Senin, 14 Mei 2012

jangan mau cuma jadi butiran debu


Aku terjatuh dan tak bisa bangkit lagi
Aku tenggelam dalam lautan luka dalam
Aku terjatuh dan tak tahu arah jalan pulang
Aku tanpamu butiran debu

Itu bukan puisi yaa. Itu lirik lagu. Lagu yang akhir-akhir ini sering banget saya dengar. Awalnya denger pas nonton infotainment, lagu itu jadi lagu pas closingnya. Tapi lama-lama jadi sering denger dari temen-temen. Lagu itu judulnya Butiran debu by Rumor. nggak munafik saya juga sempet download sendiri dan masuk dalam playlist saya, tapi nggak lama. Hehe

Saya kepikiran. Kenapa sih ini orang mengumpamakan dirinya sebagai ‘butiran debu’?
Debu kan sesuatu yang sangat nggak berguna, kotor, mengganggu dari segi keindahan atau kesehatan. Coba di setiap sudut ruangan kalau keliatan ada debu sedikit aja, pasti kita langsung bersihin kan? Semua orang nggak akan membiarkan perabotannya berdebu. Itu pasti.

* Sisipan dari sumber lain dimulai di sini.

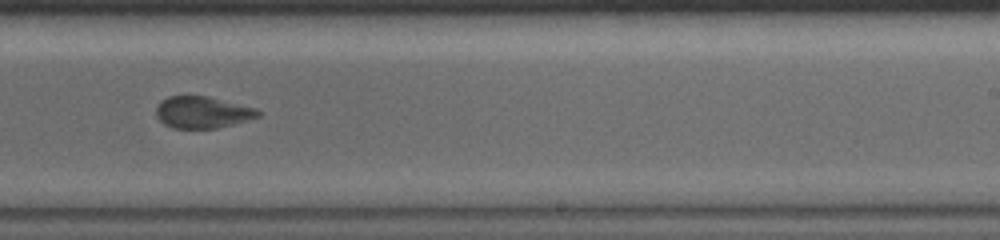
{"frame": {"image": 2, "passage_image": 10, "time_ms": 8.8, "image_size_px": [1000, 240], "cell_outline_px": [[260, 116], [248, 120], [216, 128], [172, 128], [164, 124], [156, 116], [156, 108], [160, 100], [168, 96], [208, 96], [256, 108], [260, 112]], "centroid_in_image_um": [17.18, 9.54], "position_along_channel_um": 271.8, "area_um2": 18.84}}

Debu itu sumber penyakit, makanya kalo orang bersih-bersih biasanya pake masker untuk menghindari debu. Jadi orang (pencipta lagu) ini pengen menyatakan kalau dirinya sebagai debu dan dihindari banyak orang begitu?? Udah merasa hidupnya terlalu ramai apa gimana sampe dia pengen jadi debu yang dihindari sama orang-orang. Debu itu sumber penyakit.

Dari awal saya dengerin lagu ini udah kasian. Melasss banget ini lagu. Galaunya udah stadium empat. Keparat.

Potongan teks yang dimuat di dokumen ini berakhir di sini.